“İstanbul’da kardinal külahı görmektense Osmanlı sarığı görmeyi tercih ederim.”
İstanbul’da bir papaz olan Grivas Notaras
Modern dünyanın mekanik ve merhametsiz düzeninde en büyük yalanlardan biri, “İnsan Hakları” yalanıdır. Bu kavram, Batı tarafından “Evrensel İnsan Hakları” adıyla şekillendirilmiş ve tüm insanlığa dayatılmıştır. Ancak bu formülasyonun ne denli büyük bir yalan olduğu, içinde yaşadığımız çağda, gözlerimizin önünde gerçekleşen olaylarla birlikte, tüm benliğimizle hissedilmekte ve nefretle karşılanmaktadır.
Varlığını zulüm, kan, sömürü ve gözyaşı üzerine kuran barbar Batı ve onun öncüsü küresel emperyalist ABD, insan hakları söylemlerinin ne kadar boş ve taraflı olduğunu açıkça ortaya koymuştur. Biz Müslümanlar, artık sadece bu zalimlerden değil, onlara sessiz kalan İslam ülkelerinin yöneticilerinden de daha fazla nefret ediyoruz.
Bugün Gazze’de yaşanan soykırımın sorumluluğu sadece emperyalist güçlere değil, onlara karşı sessiz kalan, ordulara sahip sözde İslam ülkelerinin iktidarlarına da aittir. Mahkeme-i Kübra’da, iki elimiz hepsinin yakasında olacaktır.

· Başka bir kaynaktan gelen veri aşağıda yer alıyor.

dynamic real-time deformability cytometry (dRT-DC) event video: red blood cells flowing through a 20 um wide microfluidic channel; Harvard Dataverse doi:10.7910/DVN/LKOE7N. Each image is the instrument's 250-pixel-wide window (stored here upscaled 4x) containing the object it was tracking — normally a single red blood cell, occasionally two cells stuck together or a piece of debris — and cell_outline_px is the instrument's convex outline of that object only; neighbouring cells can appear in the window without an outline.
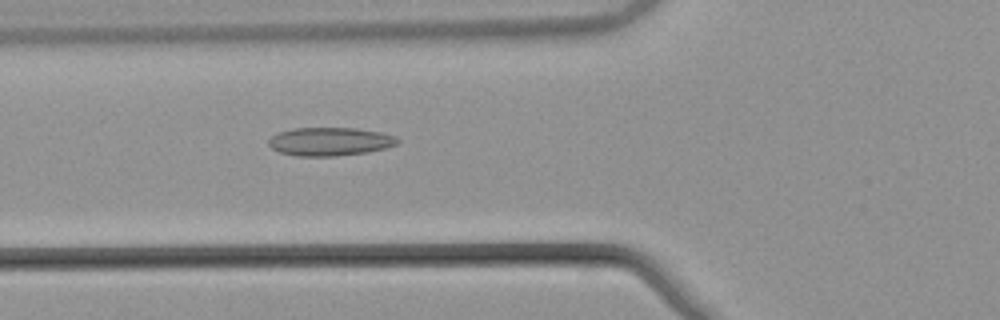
{"species": "common noctule bat (a hibernating species)", "species_latin": "Nyctalus noctula", "temperature_condition": "warm", "stored_images_in_passage": 28, "camera_frame_rate_fps": 3000, "um_per_image_px": 0.085, "animal": {"sex": "male", "body_mass_g": 21.5, "forearm_length_mm": 52.0}, "frame": {"image": 1, "passage_image": 20, "time_ms": 6.333, "image_size_px": [1000, 320], "cell_outline_px": [[400, 140], [396, 144], [384, 148], [368, 152], [336, 156], [296, 156], [280, 152], [272, 148], [268, 144], [268, 140], [276, 132], [292, 128], [356, 128], [380, 132], [396, 136]], "centroid_in_image_um": [28.02, 12.02], "position_along_channel_um": 97.8, "area_um2": 21.39}}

Onların hissesine kahrolacakları bir hesap düşerken, bizlerin hissesine de kahredici bir çaresizlik düşüyor.
İslam’ın Beş Temel Hakkı
İslam dini, fert, toplum ve devlet yapısını; insanlık onurunu koruyan beş temel esas üzerine kurmuştur. Bu esaslar, insanların Müslüman ya da gayrimüslim olmalarıyla alakalı değildir. Her insan bu beş fıtri hakka sahiptir:
Din emniyeti
Mal emniyeti
Nesil emniyeti
Akıl emniyeti
Can emniyeti
Fakihler, iktidar sahiplerinin bu fıtri hakları koruması gerektiği konusunda ittifak etmişlerdir. Hatta bu haklardan biri ya da birkaçı ortadan kalktığında, Müslümanların bu hakları yeniden tesis etmesi farz olarak kabul edilmiştir.
Bu haklar, Batı’nın sonradan üretip uydurduğu insan hakları gibi değildir. Bunlar, Allah tarafından kullarına bahşedilmiştir. Allah’ın verdiği bu hakları yok etmek, onların emniyetini ortadan kaldırmak, doğrudan Allah’a isyan ve küfürdür.

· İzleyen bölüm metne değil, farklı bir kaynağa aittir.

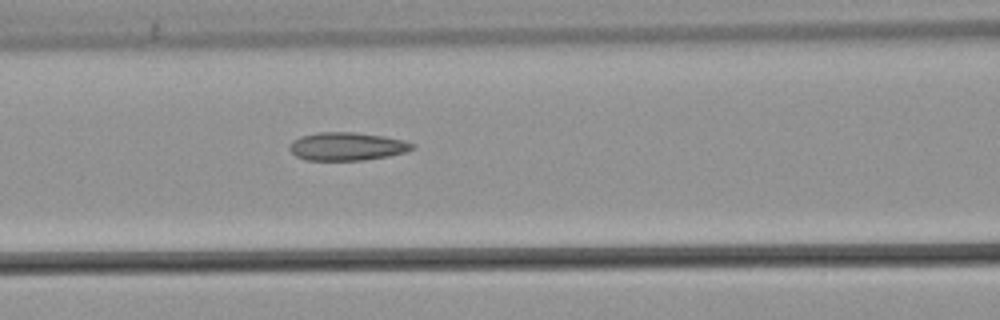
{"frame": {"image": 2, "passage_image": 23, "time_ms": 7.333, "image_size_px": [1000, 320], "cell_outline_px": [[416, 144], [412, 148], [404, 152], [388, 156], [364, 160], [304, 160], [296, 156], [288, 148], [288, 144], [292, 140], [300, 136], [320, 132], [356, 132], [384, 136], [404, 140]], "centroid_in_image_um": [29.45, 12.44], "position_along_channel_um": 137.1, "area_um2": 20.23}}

Bu hakların var olabilmesi ve yaşanabilir hale gelebilmesi için, Allah’ın dini olan İslam’ın egemen olması ve bir darü’s-selam (selamet yurdu) inşa edilmesi şarttır. İslam, sadece Müslümanlar için değil, tüm insanlık için yaşanabilir bir dünya düzenini kurmak üzere gönderilmiş bütüncül bir hayat nizamıdır. Allah Teâlâ, peygamberlerini diğer tüm dinlere üstün gelsin diye İslam dini ile göndermiştir.
Bugünkü Düzen: Emniyetsiz Dünya
Bugün dünyada insan için hiçbir güvenlik alanı kalmamıştır:
Mal emniyeti yoktur; zira hırsızlığın hiçbir cezası yoktur. Onlarca kez hırsızlık yapmış bir hırsız, yine hırsızlık yapmaya, milletin malını parasını çalmaya devam eder. Bir de nitelikli hırsızlar vardır. Milletin parasını profesyonelce çalarlar ve çaldıklarıyla kalırlar. Hırsızlığa kısas cezası yoktur.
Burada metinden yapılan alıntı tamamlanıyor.